— begin EXERCISE MATERIALS —

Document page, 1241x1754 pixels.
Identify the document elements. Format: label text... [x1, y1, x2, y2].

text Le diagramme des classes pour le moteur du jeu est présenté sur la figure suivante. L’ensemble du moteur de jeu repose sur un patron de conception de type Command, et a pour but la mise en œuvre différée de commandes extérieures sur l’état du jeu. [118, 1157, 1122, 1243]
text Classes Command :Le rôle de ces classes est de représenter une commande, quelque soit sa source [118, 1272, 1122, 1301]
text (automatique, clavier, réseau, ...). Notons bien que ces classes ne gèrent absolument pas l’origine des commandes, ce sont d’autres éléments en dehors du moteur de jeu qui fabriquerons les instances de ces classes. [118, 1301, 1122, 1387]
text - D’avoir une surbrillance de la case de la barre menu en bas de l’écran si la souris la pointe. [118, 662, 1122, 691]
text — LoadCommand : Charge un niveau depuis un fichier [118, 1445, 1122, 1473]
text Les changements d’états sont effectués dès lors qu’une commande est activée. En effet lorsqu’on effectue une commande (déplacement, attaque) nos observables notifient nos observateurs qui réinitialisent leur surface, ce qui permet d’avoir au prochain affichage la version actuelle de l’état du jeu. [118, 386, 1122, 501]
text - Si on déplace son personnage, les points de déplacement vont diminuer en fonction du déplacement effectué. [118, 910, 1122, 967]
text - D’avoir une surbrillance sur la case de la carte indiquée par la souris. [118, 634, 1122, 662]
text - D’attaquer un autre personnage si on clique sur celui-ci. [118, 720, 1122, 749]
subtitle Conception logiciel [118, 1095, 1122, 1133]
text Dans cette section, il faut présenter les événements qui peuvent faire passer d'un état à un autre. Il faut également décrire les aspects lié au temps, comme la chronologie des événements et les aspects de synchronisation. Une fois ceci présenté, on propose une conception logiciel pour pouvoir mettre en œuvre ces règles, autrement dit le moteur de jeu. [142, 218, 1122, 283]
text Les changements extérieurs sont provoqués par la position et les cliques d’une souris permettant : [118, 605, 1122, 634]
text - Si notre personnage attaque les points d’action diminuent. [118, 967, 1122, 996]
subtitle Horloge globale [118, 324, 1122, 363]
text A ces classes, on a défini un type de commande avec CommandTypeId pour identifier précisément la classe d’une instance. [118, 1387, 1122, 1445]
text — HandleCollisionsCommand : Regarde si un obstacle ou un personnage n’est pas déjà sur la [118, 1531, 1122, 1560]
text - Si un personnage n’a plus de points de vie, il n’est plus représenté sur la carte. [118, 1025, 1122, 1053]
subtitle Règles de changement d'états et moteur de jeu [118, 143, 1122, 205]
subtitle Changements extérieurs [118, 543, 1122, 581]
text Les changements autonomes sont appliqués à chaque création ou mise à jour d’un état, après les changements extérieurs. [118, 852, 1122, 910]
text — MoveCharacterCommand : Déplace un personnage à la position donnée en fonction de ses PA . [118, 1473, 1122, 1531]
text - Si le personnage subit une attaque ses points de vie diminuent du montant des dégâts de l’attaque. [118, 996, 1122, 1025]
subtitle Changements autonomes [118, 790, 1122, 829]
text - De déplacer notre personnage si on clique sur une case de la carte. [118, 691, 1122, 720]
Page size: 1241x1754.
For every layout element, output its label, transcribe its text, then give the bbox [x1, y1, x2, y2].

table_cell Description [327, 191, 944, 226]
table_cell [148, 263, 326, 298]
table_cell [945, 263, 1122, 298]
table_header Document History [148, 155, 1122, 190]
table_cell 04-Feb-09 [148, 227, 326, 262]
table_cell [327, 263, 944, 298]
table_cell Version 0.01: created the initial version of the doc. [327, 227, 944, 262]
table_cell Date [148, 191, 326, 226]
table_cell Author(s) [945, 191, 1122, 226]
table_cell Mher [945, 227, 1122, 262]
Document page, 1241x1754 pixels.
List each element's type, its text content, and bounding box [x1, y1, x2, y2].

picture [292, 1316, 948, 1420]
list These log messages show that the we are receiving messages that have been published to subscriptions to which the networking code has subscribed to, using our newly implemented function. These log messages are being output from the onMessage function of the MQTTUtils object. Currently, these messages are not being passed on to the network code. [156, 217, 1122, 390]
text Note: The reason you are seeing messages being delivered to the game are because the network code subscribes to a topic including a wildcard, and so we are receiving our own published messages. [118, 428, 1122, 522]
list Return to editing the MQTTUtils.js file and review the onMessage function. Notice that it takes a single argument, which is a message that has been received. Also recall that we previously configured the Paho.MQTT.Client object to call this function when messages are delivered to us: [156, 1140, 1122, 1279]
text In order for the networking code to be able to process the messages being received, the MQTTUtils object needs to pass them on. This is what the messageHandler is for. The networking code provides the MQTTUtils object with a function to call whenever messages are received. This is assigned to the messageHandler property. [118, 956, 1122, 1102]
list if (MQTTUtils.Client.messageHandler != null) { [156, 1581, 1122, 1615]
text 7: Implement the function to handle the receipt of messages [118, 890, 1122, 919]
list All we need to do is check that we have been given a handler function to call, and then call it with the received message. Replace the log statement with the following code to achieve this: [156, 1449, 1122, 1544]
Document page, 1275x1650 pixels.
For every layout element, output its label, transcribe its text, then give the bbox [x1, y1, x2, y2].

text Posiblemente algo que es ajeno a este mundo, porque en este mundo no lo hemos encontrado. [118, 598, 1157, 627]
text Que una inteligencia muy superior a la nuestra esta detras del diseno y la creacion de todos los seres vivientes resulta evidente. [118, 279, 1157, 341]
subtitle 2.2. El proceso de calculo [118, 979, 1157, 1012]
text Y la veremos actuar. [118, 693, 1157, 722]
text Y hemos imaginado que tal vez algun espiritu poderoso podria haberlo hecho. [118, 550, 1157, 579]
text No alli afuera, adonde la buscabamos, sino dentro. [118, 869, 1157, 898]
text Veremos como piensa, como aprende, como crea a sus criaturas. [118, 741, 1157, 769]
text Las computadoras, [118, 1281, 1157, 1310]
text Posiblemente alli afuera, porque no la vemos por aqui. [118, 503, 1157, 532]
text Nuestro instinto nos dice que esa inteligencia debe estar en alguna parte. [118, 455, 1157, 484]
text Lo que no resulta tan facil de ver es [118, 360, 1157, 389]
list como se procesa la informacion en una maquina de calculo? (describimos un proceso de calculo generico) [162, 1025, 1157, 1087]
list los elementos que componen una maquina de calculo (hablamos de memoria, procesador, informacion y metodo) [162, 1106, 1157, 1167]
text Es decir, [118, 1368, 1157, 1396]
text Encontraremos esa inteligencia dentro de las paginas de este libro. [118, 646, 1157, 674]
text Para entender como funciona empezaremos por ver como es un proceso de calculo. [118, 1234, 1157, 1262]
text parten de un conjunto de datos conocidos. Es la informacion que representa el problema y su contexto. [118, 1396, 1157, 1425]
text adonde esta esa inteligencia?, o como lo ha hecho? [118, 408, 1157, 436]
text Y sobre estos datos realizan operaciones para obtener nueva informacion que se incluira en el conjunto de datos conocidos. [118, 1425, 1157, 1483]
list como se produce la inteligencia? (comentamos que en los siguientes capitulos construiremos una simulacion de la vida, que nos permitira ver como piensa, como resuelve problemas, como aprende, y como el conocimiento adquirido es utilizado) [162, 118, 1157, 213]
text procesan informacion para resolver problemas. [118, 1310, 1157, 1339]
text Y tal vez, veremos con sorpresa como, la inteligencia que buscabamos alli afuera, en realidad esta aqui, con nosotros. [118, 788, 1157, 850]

— end EXERCISE MATERIALS —

EXERCISE BRIEF — Please present the lines from the line with "table_cell Description [327, 191, 944, 226]" to the line with "table_cell [327, 263, 944, 298]", inclusive, as a Markdown table with the columns "Row" and "Line", leaving out any blank lines.

COMPLETE RESPONSE —
| Row | Line |
|---|---|
| 1 | table_cell Description [327, 191, 944, 226] |
| 2 | table_cell [148, 263, 326, 298] |
| 3 | table_cell [945, 263, 1122, 298] |
| 4 | table_header Document History [148, 155, 1122, 190] |
| 5 | table_cell 04-Feb-09 [148, 227, 326, 262] |
| 6 | table_cell [327, 263, 944, 298] |